New terms get minted almost daily when The Muse and I are around the grandkids. Between just the two of us, new additions only rarely emerge. They mostly appear when we're out traveling in the world, where our existing perspectives get challenged by fresh experience. When she went lame from walking around Rome, I stumbled upon the term "cobblefoot" to describe her condition.

We adopt some terms to encourage us to avoid resorting to more vulgar ones. As consultants, we never accept the description of a team as "dysfunctional," but echo back the term "differently functioning." Though this little twist might seem an example of political correctness, it serves to help remind us (and inform the reporter) that we are not there to reform anyone and that we, ourselves, do not stand meta to any practice. What we might characterize as broken and in desperate need of reformation might instead be an example from which we might learn something useful. Likewise, people, in our dialect, never resist change, for one person's apparent resistance is another's perfectly reasonable attempt to cope.

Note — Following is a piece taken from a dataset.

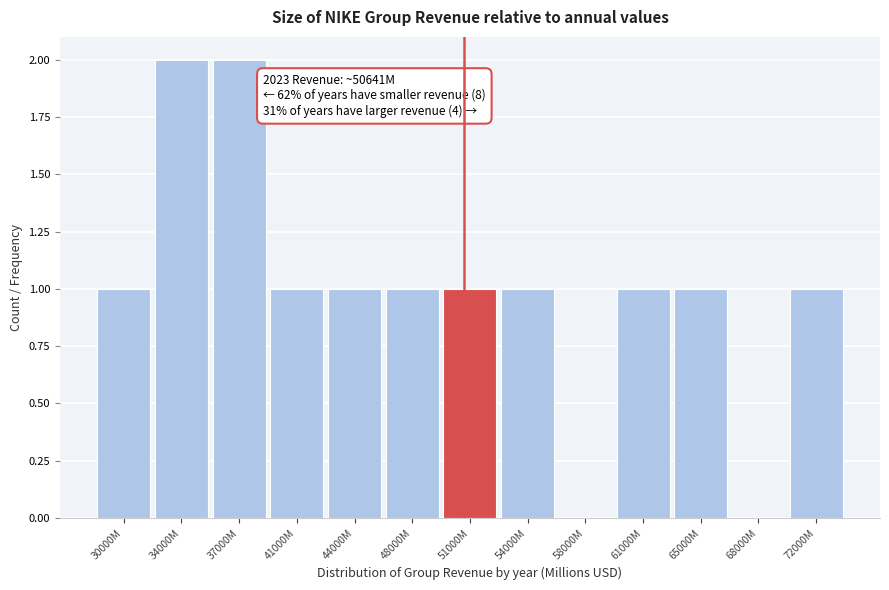

Reading right to left, extract all data points from this chart.

72000M=1	68000M=0	65000M=1	61000M=1	58000M=0	54000M=1	51000M=1	48000M=1	44000M=1	41000M=1	37000M=2	34000M=2	30000M=1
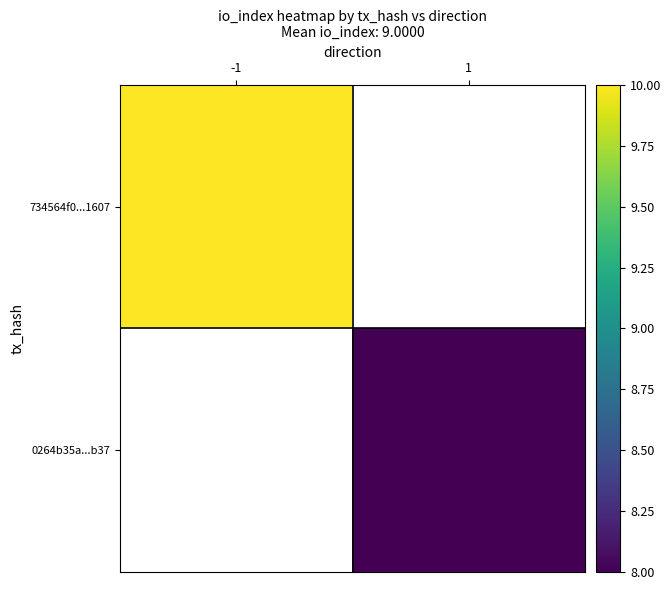

True or false: 0264b35a...b37 has a value of 8.0 at 1.

True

Language, some say, creates the world we inhabit, and I can see no good reason why anyone, any family, any organization, should accept the shrink-wrapped language available to anyone else. Each person, each family, every organization inhabits a unique space only inadequately described or manifested by the standard tongue. We need to remember the odd, informative misuses and the once-curious perspectives that better describe our existence. The real history of any family should properly only prove understandable to members of that family and seem rather meaningless to anyone else, if only because you really had to be there at each term's inception to really understand the joke. Explaining it only ensures that it won't seem all that funny or insightful to anyone else.